What is being asked
Could the listing below be reproduced exactly, minus its pictures?

Collected material

======

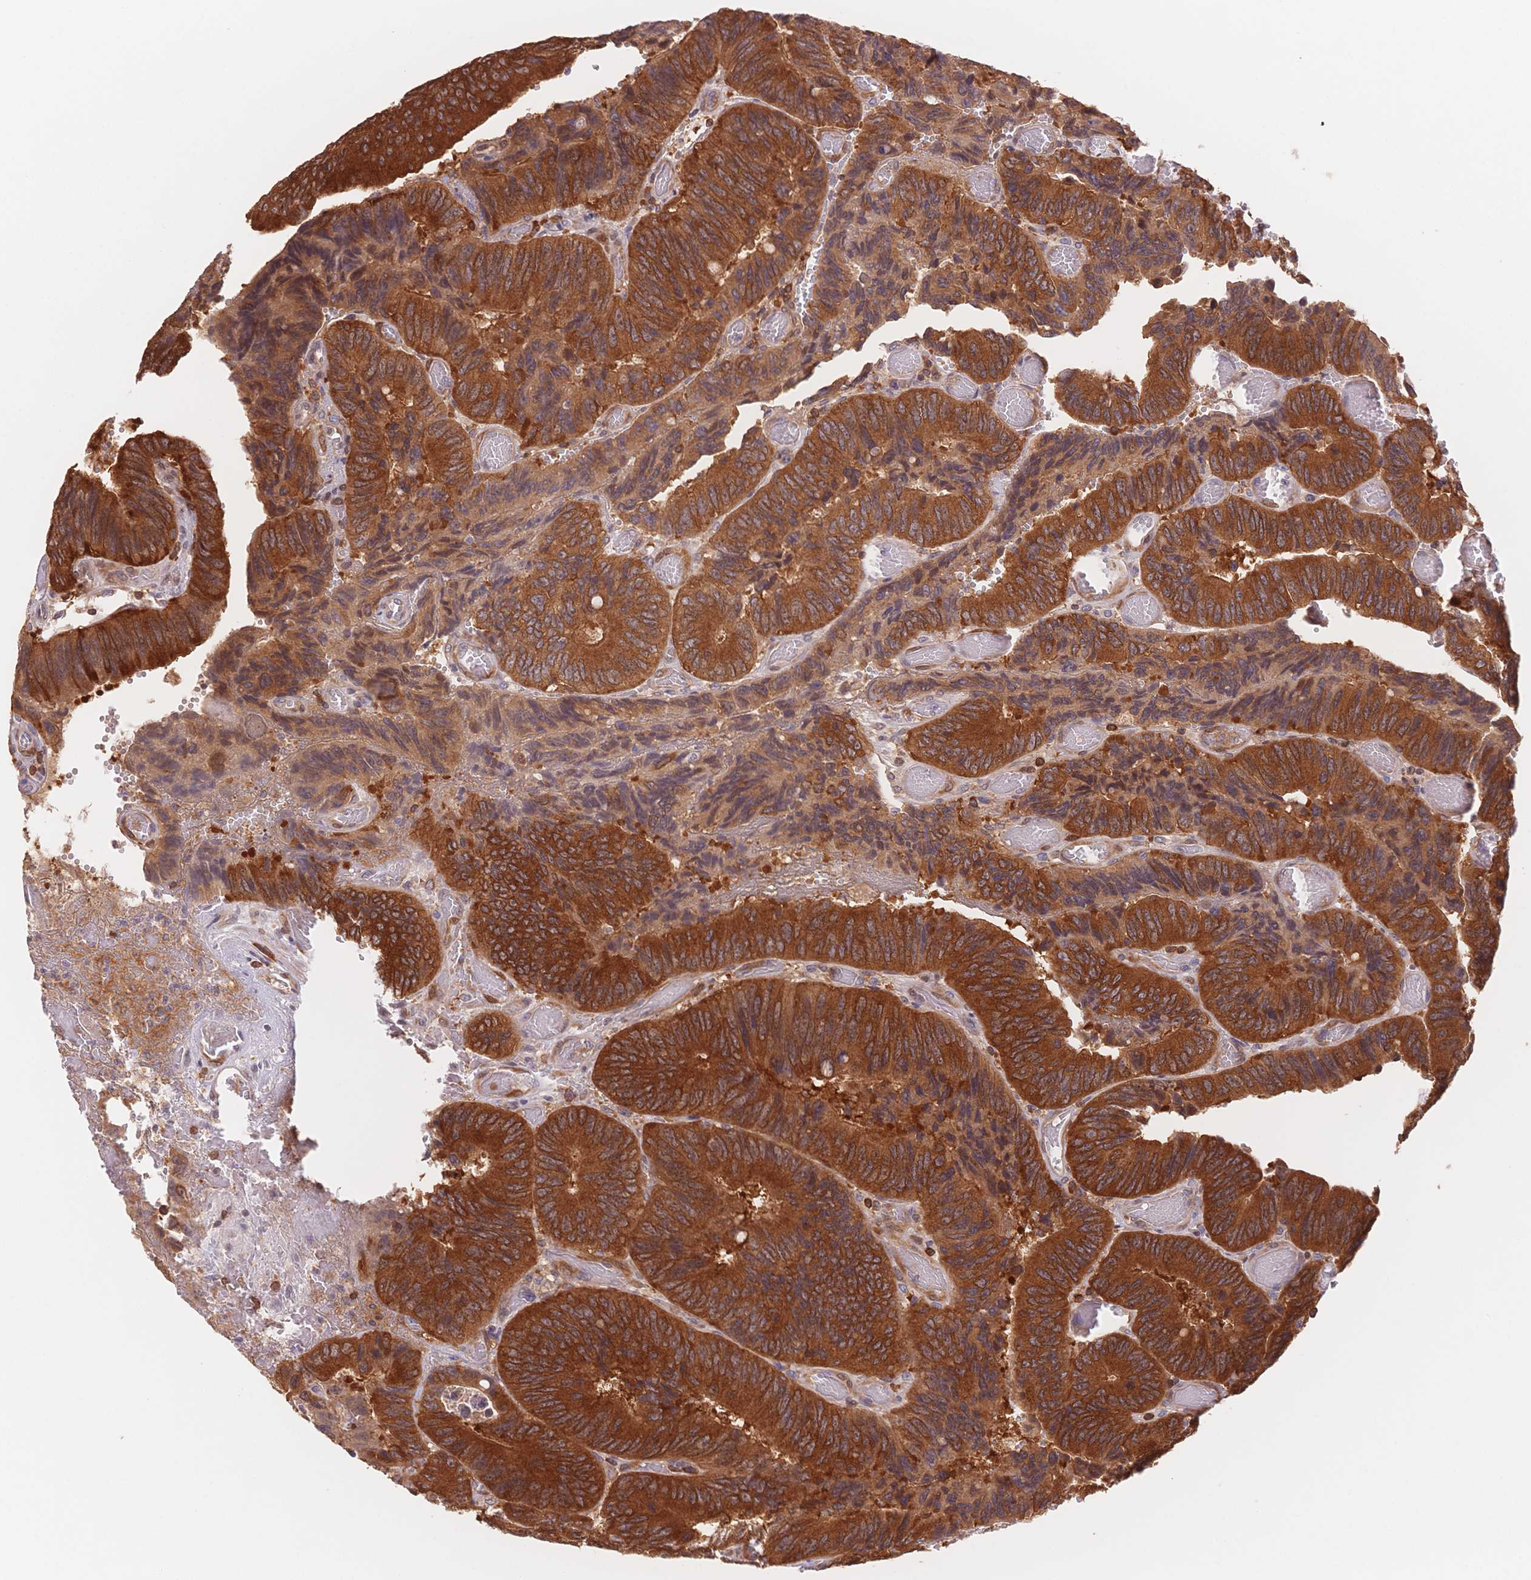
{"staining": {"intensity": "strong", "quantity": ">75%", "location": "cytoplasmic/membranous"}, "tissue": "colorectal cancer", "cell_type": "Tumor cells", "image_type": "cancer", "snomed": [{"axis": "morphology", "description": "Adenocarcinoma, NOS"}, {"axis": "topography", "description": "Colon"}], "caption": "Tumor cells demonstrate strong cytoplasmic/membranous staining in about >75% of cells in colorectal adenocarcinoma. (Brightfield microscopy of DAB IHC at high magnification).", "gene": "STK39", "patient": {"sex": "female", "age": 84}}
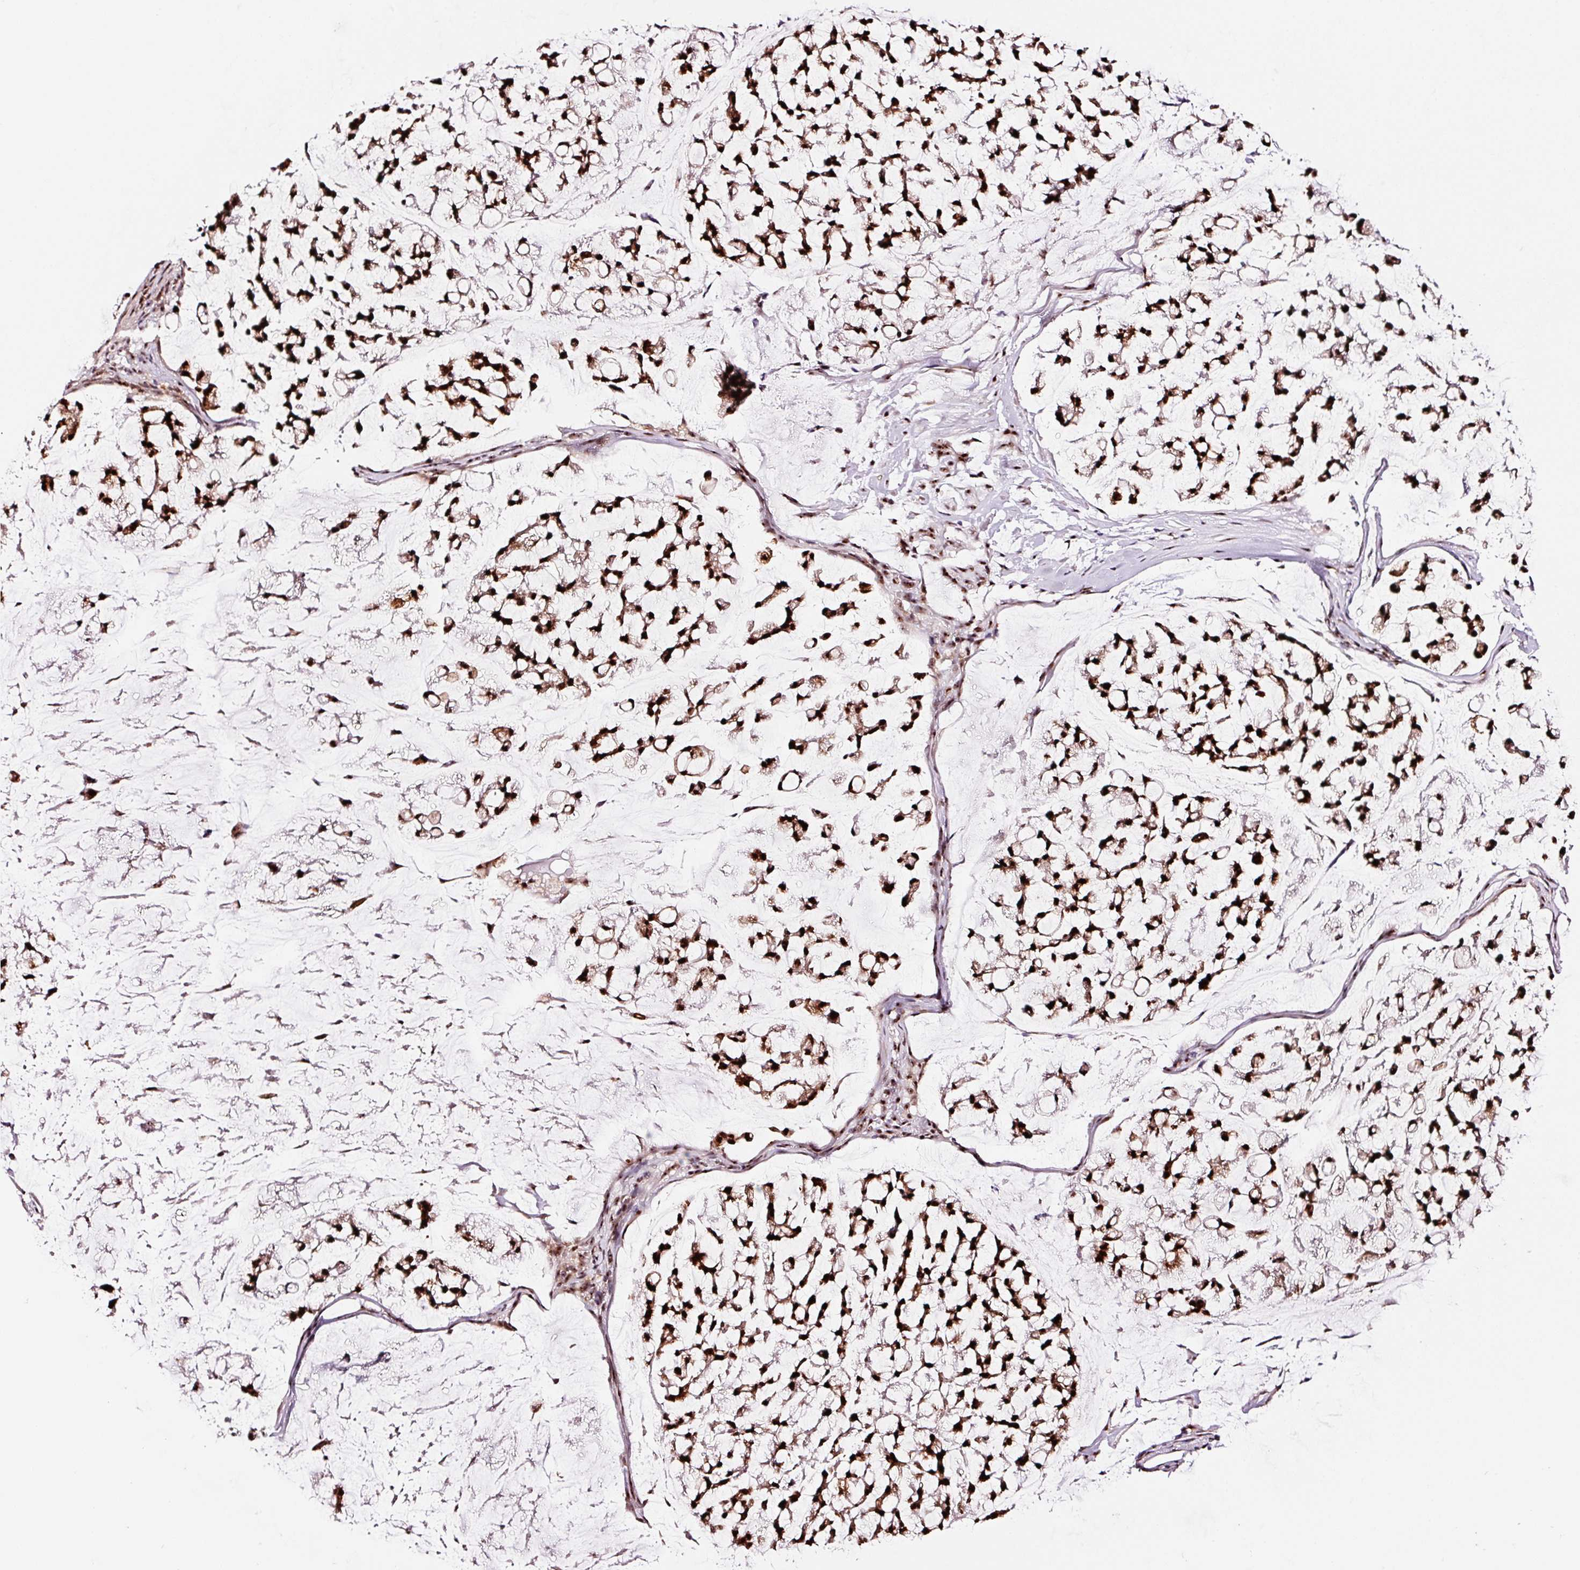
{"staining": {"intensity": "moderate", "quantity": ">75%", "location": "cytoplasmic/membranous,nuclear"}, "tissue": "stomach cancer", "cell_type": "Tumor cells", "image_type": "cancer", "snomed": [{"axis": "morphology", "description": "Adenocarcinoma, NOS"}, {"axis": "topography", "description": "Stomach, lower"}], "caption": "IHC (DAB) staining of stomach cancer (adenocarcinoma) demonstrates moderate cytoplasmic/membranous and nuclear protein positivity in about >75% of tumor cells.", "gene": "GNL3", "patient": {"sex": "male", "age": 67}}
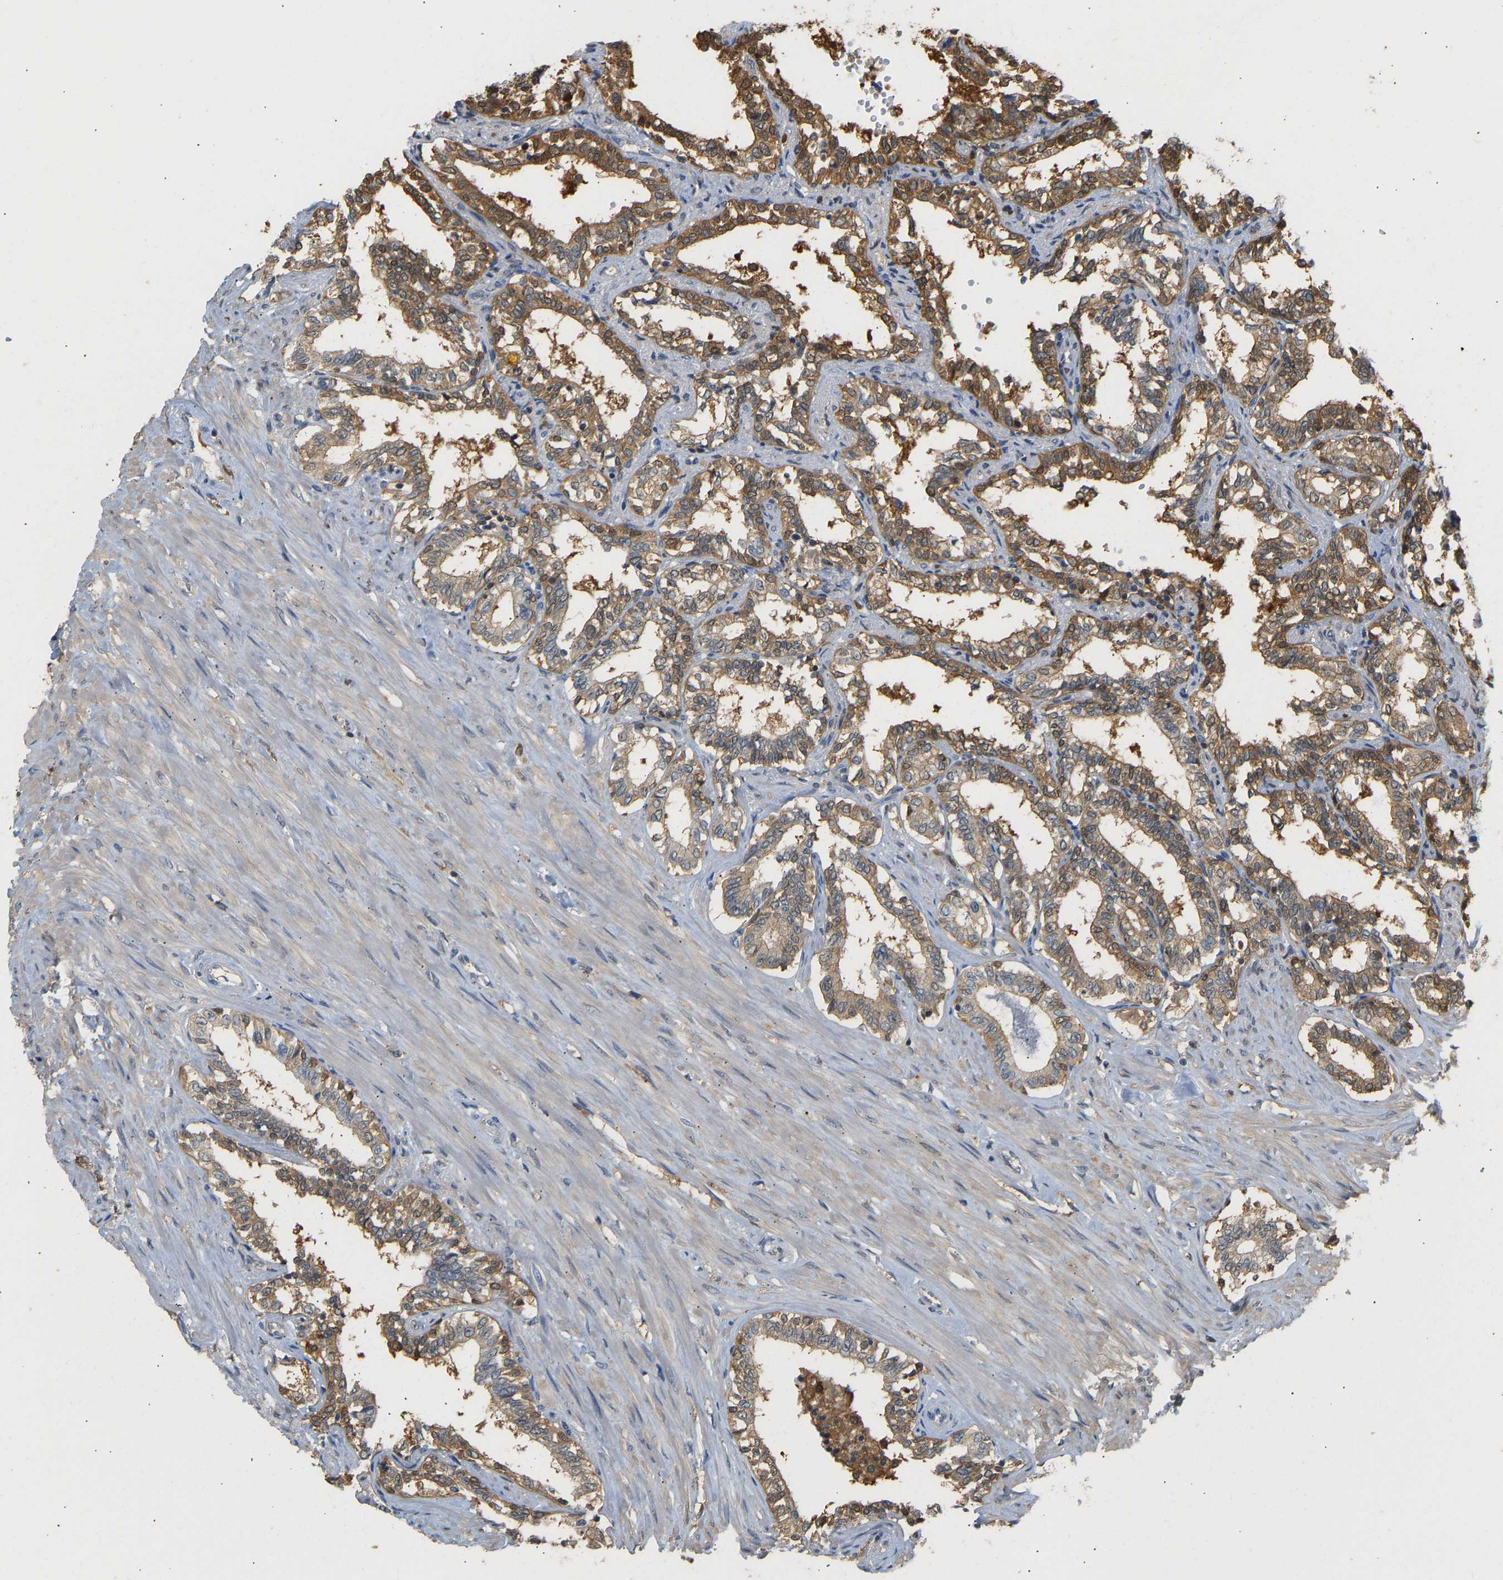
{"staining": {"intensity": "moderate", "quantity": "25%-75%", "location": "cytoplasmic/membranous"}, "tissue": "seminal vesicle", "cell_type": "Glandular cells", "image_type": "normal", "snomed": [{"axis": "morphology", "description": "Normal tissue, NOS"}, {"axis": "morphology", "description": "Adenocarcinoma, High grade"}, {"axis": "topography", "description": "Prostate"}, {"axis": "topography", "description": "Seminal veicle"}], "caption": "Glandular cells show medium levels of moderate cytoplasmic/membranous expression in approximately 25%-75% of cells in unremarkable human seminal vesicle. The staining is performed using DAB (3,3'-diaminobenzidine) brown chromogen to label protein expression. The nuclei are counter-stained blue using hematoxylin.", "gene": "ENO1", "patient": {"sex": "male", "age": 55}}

======

Exercise result
{"staining": {"intensity": "strong", "quantity": ">75%", "location": "cytoplasmic/membranous"}, "tissue": "colorectal cancer", "cell_type": "Tumor cells", "image_type": "cancer", "snomed": [{"axis": "morphology", "description": "Adenocarcinoma, NOS"}, {"axis": "topography", "description": "Colon"}], "caption": "Tumor cells demonstrate strong cytoplasmic/membranous staining in about >75% of cells in colorectal adenocarcinoma. (Brightfield microscopy of DAB IHC at high magnification).", "gene": "STK39", "patient": {"sex": "female", "age": 84}}
{"staining": {"intensity": "moderate", "quantity": ">75%", "location": "cytoplasmic/membranous,nuclear"}, "tissue": "stomach cancer", "cell_type": "Tumor cells", "image_type": "cancer", "snomed": [{"axis": "morphology", "description": "Adenocarcinoma, NOS"}, {"axis": "topography", "description": "Stomach, lower"}], "caption": "IHC (DAB) staining of stomach cancer (adenocarcinoma) demonstrates moderate cytoplasmic/membranous and nuclear protein positivity in about >75% of tumor cells.", "gene": "GNL3", "patient": {"sex": "male", "age": 67}}
{"staining": {"intensity": "moderate", "quantity": "25%-75%", "location": "cytoplasmic/membranous"}, "tissue": "seminal vesicle", "cell_type": "Glandular cells", "image_type": "normal", "snomed": [{"axis": "morphology", "description": "Normal tissue, NOS"}, {"axis": "morphology", "description": "Adenocarcinoma, High grade"}, {"axis": "topography", "description": "Prostate"}, {"axis": "topography", "description": "Seminal veicle"}], "caption": "Glandular cells show medium levels of moderate cytoplasmic/membranous expression in approximately 25%-75% of cells in unremarkable human seminal vesicle. The staining is performed using DAB (3,3'-diaminobenzidine) brown chromogen to label protein expression. The nuclei are counter-stained blue using hematoxylin.", "gene": "ENO1", "patient": {"sex": "male", "age": 55}}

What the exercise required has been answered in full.